The governor of Veneto, Luca Zaia, has said that this referendum will have immediate consequences, though he stopped short of calling for unilateral independence. Instead, a second formal referendum will likely be organized in the near future, though Mr. Zaia admits that Rome is likely to declare any future referendum illegal. Meanwhile, Mr. Zaia implies that the wealthy region may stop forwarding taxes to the central Treasury, where “it is used to prop up insolvent towns throughout Italy.”

The capital of Veneto is Venice and Venice was the capital and chief city of the great maritime trading empire of the Republic of Venice. Founded in 697 A.D. by locals seeking protection from the ravages of the collapsing Roman Empire, the “Most Serene” Republic slowly grew and expanded through war and trade, disputing and then dominating the lucrative Levantine trade through the Middle Ages and Renaissance. The fortunes of the city began to decline with the rise in wealth and power of the Atlantic States, particularly France and Spain. Napoleon Bonaparte occupied the neutral republic in 1797 and formally ended the independence of the Republic after 1,100 years.

An independent Venice would have a population of almost 5 million and a GDP per capita of €30,500, which represents 8% of the population and 9.5% of gross domestic product of Italy. The new state would have about the same population and economy as the Republic of Ireland. Venice also boasts a diversified, export-oriented economy that has been growing at a faster rate than the rest of Italy. The secession of the third wealthiest region in Italy would undoubtedly have a strongly negative impact on the outlook of Italian debt, even with a debt-sharing agreement between Venice and Rome, though there has been no movement in the 10-year bond rate.

It would also give wings to the Northern League, a pro-independence and anti-Euro party that seeks to break off northern Italy into the Republic of Padania.

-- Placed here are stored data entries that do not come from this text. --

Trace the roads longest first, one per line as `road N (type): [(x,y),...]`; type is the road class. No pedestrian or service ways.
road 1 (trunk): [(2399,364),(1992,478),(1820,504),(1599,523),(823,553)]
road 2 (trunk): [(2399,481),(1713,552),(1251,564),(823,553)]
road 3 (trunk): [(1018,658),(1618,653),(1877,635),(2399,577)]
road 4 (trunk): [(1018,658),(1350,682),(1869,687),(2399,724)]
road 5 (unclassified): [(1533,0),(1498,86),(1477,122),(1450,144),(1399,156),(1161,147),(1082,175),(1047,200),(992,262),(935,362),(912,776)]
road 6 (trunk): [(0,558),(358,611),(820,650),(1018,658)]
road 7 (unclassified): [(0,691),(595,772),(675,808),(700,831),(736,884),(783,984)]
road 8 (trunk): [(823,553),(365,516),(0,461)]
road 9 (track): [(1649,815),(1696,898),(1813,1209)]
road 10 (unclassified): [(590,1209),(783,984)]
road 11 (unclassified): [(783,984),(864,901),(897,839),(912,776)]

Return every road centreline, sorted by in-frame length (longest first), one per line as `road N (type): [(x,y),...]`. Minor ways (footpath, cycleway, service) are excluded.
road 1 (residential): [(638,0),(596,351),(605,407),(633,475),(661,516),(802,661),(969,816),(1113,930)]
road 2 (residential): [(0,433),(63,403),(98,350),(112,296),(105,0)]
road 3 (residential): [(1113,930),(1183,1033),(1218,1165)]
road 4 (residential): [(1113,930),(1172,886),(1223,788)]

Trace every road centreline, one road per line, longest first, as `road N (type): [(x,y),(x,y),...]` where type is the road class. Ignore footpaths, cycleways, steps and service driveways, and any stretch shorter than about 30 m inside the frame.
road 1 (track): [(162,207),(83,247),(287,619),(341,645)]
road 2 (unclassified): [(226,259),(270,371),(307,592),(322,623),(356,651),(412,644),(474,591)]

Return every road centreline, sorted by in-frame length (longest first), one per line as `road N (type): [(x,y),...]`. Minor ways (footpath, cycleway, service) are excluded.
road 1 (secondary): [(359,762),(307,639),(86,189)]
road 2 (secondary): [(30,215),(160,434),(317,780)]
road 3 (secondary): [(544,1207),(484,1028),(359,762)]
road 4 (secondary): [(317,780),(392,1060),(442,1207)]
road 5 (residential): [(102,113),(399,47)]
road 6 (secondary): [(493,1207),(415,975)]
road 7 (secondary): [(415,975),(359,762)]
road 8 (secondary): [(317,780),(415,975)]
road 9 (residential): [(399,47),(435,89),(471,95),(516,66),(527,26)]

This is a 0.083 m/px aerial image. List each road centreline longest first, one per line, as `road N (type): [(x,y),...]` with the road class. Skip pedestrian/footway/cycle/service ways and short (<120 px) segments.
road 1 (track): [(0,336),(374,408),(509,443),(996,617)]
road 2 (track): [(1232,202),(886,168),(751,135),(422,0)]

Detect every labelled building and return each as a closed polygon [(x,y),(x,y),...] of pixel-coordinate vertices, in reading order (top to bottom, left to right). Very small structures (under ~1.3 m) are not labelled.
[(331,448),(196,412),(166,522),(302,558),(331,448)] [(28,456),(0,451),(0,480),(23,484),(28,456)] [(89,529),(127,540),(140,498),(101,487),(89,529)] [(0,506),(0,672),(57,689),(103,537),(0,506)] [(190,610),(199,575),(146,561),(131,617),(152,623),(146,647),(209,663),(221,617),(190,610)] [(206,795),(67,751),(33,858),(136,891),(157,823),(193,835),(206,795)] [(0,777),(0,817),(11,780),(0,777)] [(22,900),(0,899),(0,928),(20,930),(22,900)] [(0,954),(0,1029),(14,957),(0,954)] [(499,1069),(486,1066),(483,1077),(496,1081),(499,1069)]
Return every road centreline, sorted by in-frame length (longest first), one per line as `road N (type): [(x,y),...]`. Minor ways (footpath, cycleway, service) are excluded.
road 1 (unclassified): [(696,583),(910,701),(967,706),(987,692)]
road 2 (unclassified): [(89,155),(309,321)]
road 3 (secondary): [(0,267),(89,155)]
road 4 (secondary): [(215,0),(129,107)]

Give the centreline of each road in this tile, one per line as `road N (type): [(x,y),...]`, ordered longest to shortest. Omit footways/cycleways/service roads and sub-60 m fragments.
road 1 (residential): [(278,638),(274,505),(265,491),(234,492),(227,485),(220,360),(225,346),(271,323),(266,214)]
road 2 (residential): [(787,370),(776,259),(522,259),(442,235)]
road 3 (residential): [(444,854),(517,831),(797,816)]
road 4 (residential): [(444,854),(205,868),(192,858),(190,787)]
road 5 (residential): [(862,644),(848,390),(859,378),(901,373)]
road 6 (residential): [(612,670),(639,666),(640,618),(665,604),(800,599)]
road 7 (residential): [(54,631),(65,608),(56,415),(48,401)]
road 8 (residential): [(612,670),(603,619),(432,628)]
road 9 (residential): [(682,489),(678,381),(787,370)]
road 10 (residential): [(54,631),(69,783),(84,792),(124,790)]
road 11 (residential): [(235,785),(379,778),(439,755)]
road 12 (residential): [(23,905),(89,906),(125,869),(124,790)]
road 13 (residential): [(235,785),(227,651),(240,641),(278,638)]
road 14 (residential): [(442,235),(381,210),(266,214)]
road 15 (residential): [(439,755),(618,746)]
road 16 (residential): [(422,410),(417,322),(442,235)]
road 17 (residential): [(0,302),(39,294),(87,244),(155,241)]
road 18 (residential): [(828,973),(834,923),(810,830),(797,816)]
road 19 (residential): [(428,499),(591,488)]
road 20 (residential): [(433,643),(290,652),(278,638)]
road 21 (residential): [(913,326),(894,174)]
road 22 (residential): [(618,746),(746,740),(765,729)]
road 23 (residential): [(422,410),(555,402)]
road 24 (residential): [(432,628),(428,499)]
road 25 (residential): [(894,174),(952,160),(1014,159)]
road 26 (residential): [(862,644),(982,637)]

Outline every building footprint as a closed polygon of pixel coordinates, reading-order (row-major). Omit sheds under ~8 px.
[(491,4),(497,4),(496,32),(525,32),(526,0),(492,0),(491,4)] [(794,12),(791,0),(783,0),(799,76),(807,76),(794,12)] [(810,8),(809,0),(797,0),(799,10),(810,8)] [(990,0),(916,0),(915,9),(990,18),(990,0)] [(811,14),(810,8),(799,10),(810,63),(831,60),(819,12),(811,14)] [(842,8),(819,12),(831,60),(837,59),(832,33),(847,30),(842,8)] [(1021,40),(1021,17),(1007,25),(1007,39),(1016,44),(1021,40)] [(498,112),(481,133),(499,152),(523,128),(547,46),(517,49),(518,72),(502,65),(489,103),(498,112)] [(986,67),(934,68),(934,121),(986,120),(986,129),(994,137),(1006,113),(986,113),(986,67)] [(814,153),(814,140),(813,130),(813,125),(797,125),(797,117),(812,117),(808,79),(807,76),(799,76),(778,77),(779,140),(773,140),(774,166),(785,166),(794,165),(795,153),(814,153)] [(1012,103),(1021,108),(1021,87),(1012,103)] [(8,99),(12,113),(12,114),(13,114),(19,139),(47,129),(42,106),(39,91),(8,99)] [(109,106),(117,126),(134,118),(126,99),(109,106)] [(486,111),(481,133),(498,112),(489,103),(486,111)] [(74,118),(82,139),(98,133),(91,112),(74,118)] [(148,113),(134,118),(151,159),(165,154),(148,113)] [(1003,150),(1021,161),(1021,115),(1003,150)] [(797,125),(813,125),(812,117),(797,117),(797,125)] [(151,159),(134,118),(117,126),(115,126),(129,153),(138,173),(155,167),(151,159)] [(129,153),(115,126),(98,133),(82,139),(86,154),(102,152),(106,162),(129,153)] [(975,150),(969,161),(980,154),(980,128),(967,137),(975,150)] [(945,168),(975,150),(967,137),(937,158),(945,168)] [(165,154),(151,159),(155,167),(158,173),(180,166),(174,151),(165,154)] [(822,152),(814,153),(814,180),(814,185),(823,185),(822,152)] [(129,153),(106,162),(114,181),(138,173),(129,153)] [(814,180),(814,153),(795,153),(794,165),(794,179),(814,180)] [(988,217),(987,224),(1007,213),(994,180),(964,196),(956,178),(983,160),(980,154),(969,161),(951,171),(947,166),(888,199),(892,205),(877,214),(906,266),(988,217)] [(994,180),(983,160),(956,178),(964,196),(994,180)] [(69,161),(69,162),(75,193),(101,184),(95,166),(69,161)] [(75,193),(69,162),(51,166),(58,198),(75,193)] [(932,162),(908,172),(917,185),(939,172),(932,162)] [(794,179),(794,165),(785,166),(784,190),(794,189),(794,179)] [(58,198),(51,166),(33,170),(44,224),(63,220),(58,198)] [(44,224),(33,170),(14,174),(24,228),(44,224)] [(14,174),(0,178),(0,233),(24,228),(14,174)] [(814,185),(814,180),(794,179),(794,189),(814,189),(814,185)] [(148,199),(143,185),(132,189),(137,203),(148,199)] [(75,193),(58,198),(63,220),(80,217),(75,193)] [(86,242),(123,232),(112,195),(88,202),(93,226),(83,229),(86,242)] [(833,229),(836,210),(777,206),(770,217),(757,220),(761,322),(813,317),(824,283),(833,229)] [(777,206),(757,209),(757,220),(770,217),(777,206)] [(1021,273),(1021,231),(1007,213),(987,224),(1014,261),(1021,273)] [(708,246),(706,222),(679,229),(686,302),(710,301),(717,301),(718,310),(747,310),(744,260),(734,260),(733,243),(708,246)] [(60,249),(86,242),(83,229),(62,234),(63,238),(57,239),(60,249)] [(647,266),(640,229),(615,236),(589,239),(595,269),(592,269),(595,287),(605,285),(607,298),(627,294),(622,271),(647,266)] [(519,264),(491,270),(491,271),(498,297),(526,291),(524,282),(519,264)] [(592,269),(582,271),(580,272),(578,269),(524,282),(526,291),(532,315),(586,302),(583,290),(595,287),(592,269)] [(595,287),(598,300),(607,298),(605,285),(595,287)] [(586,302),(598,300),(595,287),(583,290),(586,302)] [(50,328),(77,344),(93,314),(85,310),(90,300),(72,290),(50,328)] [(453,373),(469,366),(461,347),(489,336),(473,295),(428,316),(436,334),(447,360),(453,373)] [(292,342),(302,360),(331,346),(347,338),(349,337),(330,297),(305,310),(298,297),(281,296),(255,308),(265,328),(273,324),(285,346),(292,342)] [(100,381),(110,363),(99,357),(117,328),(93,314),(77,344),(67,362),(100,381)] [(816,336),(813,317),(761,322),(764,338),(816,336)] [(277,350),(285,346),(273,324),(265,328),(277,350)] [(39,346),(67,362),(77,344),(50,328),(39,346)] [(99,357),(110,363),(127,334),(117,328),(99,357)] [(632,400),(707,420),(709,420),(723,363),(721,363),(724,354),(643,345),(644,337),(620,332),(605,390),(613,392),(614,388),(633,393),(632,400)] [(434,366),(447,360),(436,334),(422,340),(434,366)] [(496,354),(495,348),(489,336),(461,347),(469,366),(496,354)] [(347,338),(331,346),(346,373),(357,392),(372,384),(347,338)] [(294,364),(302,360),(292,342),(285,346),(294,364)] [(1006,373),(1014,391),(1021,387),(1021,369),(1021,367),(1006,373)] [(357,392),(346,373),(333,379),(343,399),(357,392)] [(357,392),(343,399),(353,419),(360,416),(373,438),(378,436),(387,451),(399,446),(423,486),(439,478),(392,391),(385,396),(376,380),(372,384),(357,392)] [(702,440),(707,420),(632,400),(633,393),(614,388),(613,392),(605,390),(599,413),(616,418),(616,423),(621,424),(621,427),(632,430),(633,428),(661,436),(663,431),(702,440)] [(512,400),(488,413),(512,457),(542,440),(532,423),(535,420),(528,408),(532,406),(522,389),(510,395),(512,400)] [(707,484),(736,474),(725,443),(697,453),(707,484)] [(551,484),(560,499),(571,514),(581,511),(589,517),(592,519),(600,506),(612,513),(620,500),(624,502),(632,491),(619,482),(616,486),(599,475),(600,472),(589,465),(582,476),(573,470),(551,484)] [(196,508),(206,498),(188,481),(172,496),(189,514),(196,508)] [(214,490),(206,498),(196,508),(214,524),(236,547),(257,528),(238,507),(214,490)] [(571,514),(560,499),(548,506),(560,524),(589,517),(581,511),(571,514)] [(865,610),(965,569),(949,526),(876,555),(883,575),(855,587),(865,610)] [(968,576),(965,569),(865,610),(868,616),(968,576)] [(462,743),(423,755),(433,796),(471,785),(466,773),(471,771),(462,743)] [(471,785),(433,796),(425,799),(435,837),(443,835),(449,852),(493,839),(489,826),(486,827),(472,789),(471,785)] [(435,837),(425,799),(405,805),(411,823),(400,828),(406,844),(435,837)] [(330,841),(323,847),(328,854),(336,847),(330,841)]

The shock waves of the referendum ripple far beyond Italy, however. Russian media has followed the voting closely and have been quick to point out that the level of support for Venetian independence is not very different than that for Crimean independence. That may be true, but there wasn’t a Russian Motor Rifle division deployed in Venice last week.

Pro-independence groups in Scotland and Catalonia are also watching the situation in Italy closely. Both regions are planning for their own independence referendums this year: in September for Scotland and in November for Catalonia. The Venetian vote will provide moral support for the separatists, while the reactions of Rome and Brussels could set a precedent for similar future cases.

Particularly in the case of Catalonia, referendum supporters will be quick to point out that at least Venice and Scotland citizens have been able to have their voices heard. The government in Madrid has categorically refused to contemplate any sort of referendum or plebiscite on any question related to independence. This narrow-minded, legalistic approach pleases the most conservative elements of the ruling Partido Popular, who are against any further concessions to the Catalan government, and Mr. Rajoy is facing serious unrest within his own party due to allegations of widespread corruption and illegal campaign financing.

These hardline tactics might please Spanish nationalists, but they are predicated on the belief that “Catalan independence” is the work of a small clique of self-serving populist politicians, rather than a broad-based movement. This is an extraordinarily dangerous belief, and polling data indicates that it is totally misguided.  A recent survey conducted by a Catalan polling agency this March indicates that support for Catalan independence stands at 60%, up from 55% in a November 2013 poll. So if Mr. Rajoy is wrong and Catalan separatism really is a mass movement, then no policy could be more conducive to the growth of separatism than the one he has adopted. Mr. Rajoy’s government is the best friend the independence movement ever had.

Crimea and Venice are similar movements representing diametrically opposed challenges. Crimea independence from Ukraine represents the re-emergence of a powerful unitary Russian state. Venice, Scotland and Catalonia represent the disintegration of centralist states made possible by the economic and security arrangements of the European Union and NATO. Europe must find a way to balance the legitimate democratic aspirations of all its citizens, while preventing the spread of intolerant nationalisms and fragmentation into an unmanageable number of micro-states. What Europe needs is a re-engagement of her citizens in the integration project: Europe needs to start making Europeans again.

Until it does, Europe will remain a minor, regional actor on the world stage.